TEXT SHOWN ->
----

It is a perverse form of indifferentism, where we have taken the fear of unionism and syncretism into such a purity spiral that we refuse to cooperate and ally with anyone who does not tick every box on our 1/128 fractional confessional checklist. Meanwhile, in our so-called “cooperation in externals,” we tolerate alliances with outright evil: marketing foster children to homosexuals and crossdressers, and rationalizing erasing the livelihoods of our parishioners through mass migration and off-shoring.
Consider also that the LCMS has met regularly with the Evangelical Lutheran Synod (ELS) and the Wisconsin Evangelical Lutheran Synod (WELS) since 2012. Thirteen meetings later, disagreements over church and ministry, prayer fellowship, and the role of women remain unresolved—and will not be resolved without one side’s membership base being so embittered that it generates a permanent fracture spinning off yet more micro-synods.
Not whether but which: the LCMS must trade hermitage for principled alliances that fight for a Christian moral consensus in public life.
Reach out
Why isn’t the LCMS having these types of discussions with other church bodies? Are our pastors making inroads and friends in their communities? We can pursue alliances that do not compromise our Confession but give the church freedom to continue to exist. Note the open terms for the LCMS-WELS-ELS jamboree that prevent any collywobbles about unionism:
“The recent meetings have been conducted without joint prayer and worship, since church fellowship is not recognized between all the synods. However, meeting participants have found that they enjoy one another’s company, and they have come to understand that the three synods have much in common.”

----

EXERCISE A ->
According to the passage about the LCMS, since what year has the LCMS met regularly with the ELS and WELS?
EXERCISE B ->
Render this sentence from the passage about the LCMS in Spanish: "Not whether but which: the LCMS must trade hermitage for principled alliances that fight for a Christian moral consensus in public life."

DATA EXTRACT ->
----

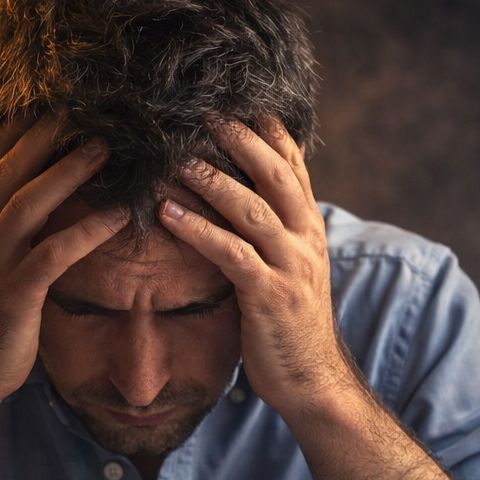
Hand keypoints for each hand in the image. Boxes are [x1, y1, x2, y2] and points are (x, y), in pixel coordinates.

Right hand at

----

WRITTEN REPLY A ->
Since 2012.

WRITTEN REPLY B ->
No se trata de si, sino de cuáles: la LCMS debe cambiar el aislamiento eremítico por alianzas basadas en principios que luchen por un consenso moral cristiano en la vida pública.